» **Action item**
In the forum thread below, who was being honored at the rally that some kids walked out of?

» **Source document**

___

You know, sometimes, you don't have to stand on a hill and scream to feel something.


----------



## Irish Pixie (May 14, 2002)

HDRider said:


> You know, sometimes, you don't have to stand on a hill and scream to feel something.


Of course. There was a lot of verbal pride on this thread about the kids that walked out of the rally that was honoring Kendrick Castillo. But the kid that was shot to death while trying to save other kids at his school wasn't mentioned. It's just odd.


----------



## HDRider (Jul 21, 2011)

Irish Pixie said:


> Of course. There was a lot of verbal pride on this thread about the kids that walked out of the rally that was honoring Kendrick Castillo. But the kid that was shot to death while trying to save other kids at his school wasn't mentioned. It's just odd.


It is not odd at all.

Some of us are made proud when young minds see through the fog of media and societal hype.

ALL of us are proud of someone who stops, or tries to stop a killer.


----------



## ydderf (Dec 15, 2018)

I have deliberately stayed away from this thread. I know I am only one voice, what if we all refused to mention the perpetrator's name would the next chuckle-head with a gun go on a shooting rampage if he knew his name would be erased from society for all time never to be uttered again.


----------



## Bearfootfarm (Jul 13, 2006)

HDRider said:


> You know, sometimes, you don't have to stand on a hill and scream to feel something.


You do if you're "virtue signalling" though.


----------



## Bearfootfarm (Jul 13, 2006)

Irish Pixie said:


> Of course. There was a lot of verbal pride on this thread about the kids that walked out of the rally that was honoring Kendrick Castillo. But the kid that was *shot to death while trying to save other kids* at his school wasn't mentioned. It's just odd.


That detail didn't come out until late in the reports, and you'll notice the one who started the thread gave no real information at all, and neither did you. 

If you *really* thought it was important maybe you could have provided a link to the story yourself.


----------



## painterswife (Jun 7, 2004)

I see lots of virtue signaling. Especially from those that like to tell others they are pretend victims.


----------



## HDRider (Jul 21, 2011)

painterswife said:


> I see lots of virtue signaling. Especially from those that like to tell others they are pretend victims.


Do you know the difference between ill-usion and del-usion?


----------



## Bearfootfarm (Jul 13, 2006)

painterswife said:


> *I see lots of virtue signaling*. Especially from those that like to tell others they are pretend victims.


Everyone sees it and recognizes it.


----------



## painterswife (Jun 7, 2004)

Bearfootfarm said:


> Everyone sees it and recognizes it.


I agree with you. It is very obvious.


----------



## Bearfootfarm (Jul 13, 2006)

painterswife said:


> I agree with you. It is very obvious.


"Nevertheless, she persisted......."

___

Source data
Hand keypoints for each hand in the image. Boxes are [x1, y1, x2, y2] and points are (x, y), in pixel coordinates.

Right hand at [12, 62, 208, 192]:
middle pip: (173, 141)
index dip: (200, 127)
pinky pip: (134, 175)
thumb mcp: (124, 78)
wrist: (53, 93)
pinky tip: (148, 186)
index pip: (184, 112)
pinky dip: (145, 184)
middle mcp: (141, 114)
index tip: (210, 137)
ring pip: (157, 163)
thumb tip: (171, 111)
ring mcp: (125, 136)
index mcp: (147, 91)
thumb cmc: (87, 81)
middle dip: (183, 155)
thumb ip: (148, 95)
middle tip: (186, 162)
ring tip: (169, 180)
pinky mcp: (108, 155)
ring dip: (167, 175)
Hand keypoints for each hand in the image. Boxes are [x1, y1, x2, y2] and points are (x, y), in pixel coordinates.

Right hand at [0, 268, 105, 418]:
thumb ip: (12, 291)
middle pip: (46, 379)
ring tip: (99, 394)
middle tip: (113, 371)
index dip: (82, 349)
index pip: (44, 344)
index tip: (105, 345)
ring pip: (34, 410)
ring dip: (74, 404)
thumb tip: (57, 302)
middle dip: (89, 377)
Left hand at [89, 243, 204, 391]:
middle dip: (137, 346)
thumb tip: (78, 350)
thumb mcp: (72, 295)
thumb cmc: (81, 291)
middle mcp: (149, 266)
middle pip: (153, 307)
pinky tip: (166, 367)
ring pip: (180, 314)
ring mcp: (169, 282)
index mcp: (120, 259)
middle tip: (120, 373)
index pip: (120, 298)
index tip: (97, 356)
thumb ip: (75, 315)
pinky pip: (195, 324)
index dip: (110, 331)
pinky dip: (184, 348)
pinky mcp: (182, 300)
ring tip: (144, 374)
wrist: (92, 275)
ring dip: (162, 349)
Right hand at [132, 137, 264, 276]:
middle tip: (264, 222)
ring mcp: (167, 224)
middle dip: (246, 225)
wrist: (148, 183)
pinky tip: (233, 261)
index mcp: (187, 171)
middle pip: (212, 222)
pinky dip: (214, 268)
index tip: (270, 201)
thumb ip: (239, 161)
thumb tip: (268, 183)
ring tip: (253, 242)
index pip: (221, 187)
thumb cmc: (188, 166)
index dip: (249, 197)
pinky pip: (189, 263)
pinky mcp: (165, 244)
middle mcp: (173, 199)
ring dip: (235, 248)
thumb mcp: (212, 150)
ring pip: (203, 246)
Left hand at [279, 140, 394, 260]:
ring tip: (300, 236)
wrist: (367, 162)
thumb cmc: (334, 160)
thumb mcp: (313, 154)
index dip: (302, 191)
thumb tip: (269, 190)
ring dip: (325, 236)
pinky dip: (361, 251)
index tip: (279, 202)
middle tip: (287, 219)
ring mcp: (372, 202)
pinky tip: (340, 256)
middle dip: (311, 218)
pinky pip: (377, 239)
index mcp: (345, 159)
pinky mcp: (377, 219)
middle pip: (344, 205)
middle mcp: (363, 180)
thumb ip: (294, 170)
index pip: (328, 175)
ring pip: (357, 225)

___

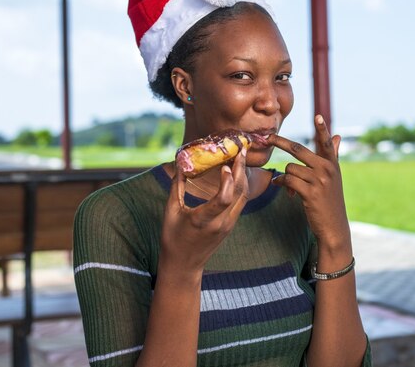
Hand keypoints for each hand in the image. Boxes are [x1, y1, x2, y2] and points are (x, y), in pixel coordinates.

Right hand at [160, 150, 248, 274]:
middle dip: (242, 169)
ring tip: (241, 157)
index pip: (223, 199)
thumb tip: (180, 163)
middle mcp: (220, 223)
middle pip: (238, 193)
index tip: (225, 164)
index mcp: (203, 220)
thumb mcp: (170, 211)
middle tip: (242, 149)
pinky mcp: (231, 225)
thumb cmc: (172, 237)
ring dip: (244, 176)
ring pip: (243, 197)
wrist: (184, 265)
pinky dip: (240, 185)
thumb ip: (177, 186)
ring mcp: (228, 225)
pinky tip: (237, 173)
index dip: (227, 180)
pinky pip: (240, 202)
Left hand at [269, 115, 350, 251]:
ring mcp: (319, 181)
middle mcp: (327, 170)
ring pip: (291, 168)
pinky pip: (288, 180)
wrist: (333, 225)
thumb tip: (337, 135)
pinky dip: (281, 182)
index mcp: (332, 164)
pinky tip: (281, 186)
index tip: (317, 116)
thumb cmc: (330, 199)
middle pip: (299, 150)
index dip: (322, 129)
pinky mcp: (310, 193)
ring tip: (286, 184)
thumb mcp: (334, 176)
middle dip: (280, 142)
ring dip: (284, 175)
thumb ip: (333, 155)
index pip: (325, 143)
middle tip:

___

» **Response below**
Kendrick Castillo